O que fazer:
1. Segundo o trecho, a pedido de quem o ministro Dias Toffoli tomou a decisão sobre o novo júri?
2. Copie do trecho, sem nenhuma alteração, a passagem que vai de "Julgamento é suspenso" até "Justiça do RS.".
3. Resuma o trecho em duas frases.

───── Trecho do texto ─────

Cadore diz que tomou conhecimento do papel de Dornelles na sua vida há cerca de um ano, mas nunca havia falado com o médico. Quando saiu a escala do plantão, na terça-feira (20), o socorrista reconheceu o nome do aluno.
"Foi o acaso que nos reuniu. Carlos quase chorou e eu também", brinca Cadore.
"[Foi] Gratificante. [Me sinto] honrado em poder aprender com ele. Eu passei pelas mãos dele sem nem saber [em 2013]. Trocamos muita ideia esta noite. Foi muito legal".
Julgamento é suspenso
Por decisão do ministro Dias Toffoli, do Supremo Tribunal Federal, o novo júri dos réus pelo incêndio da Boate Kiss foi anulado. O julgamento começaria na próxima segunda-feira (26), em Porto Alegre.
O ministro atendeu a um pedido do Ministério Público do Rio Grande do Sul. Toffoli considerou que a realização de um novo júri poderia causar "tumulto processual", uma vez que ainda há recursos pendentes sobre o primeiro julgamento, realizado em 2021 e anulado pelo Tribunal de Justiça do RS.
Com a decisão, as condenações de Elissandro Spohr, Mauro Hoffmann, Luciano Bonilha Leão e Marcelo de Jesus dos Santos, com penas que vão de 18 a 22 anos e meio de prisão, perderam validade. Eles chegaram a ser presos, mas posteriormente foram postos em liberdade.

───── Dados fornecidos ─────

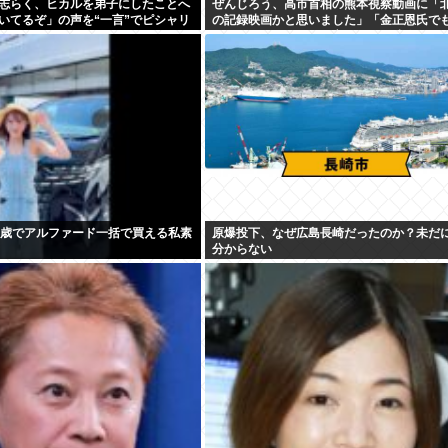
志らく、ヒカルを弟子にしたことへ
ぜんじろう、高市首相の熊本視察動画に「
いてるぞ」の声を“一言”でピシャリ
の記録映画かと思いました」「金正恩氏で
りすぎちゃうの？って言いそうな映像」
0歳でアルファード一括で買える私素
原爆投下、なぜ広島長崎だったのか？未だ
分からない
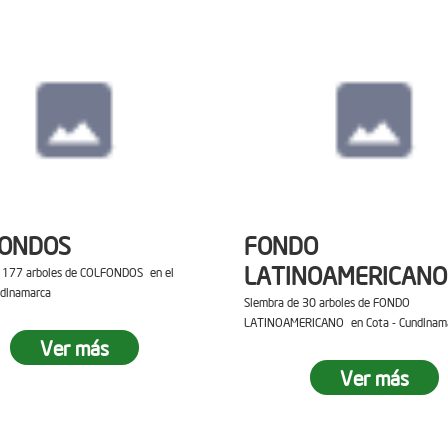
FONDOS
FONDO
LATINOAMERICANO
e 177 arboles de COLFONDOS en el
ndinamarca
Siembra de 30 arboles de FONDO
LATINOAMERICANO en Cota - Cundinam
Ver más
Ver más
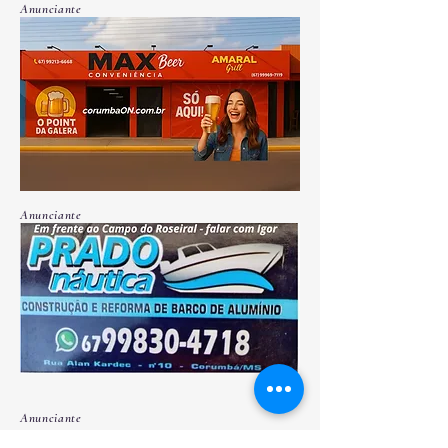
Anunciante
Anunciante
Anunciante
Link da loja na imagem | CAMPO GRANDE | iFood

─────

Lista de respostas:
1. A pedido do Ministério Público do Rio Grande do Sul.

2.
Julgamento é suspenso
Por decisão do ministro Dias Toffoli, do Supremo Tribunal Federal, o novo júri dos réus pelo incêndio da Boate Kiss foi anulado. O julgamento começaria na próxima segunda-feira (26), em Porto Alegre.
O ministro atendeu a um pedido do Ministério Público do Rio Grande do Sul. Toffoli considerou que a realização de um novo júri poderia causar "tumulto processual", uma vez que ainda há recursos pendentes sobre o primeiro julgamento, realizado em 2021 e anulado pelo Tribunal de Justiça do RS.

3. Cadore reconheceu na escala do plantão o nome de Dornelles, que teve um papel em sua vida, e descreveu como gratificante o encontro entre os dois. Atendendo a um pedido do Ministério Público do Rio Grande do Sul, o ministro Dias Toffoli, do Supremo Tribunal Federal, anulou o novo júri dos réus pelo incêndio da Boate Kiss, e com isso as condenações de quatro réus perderam validade.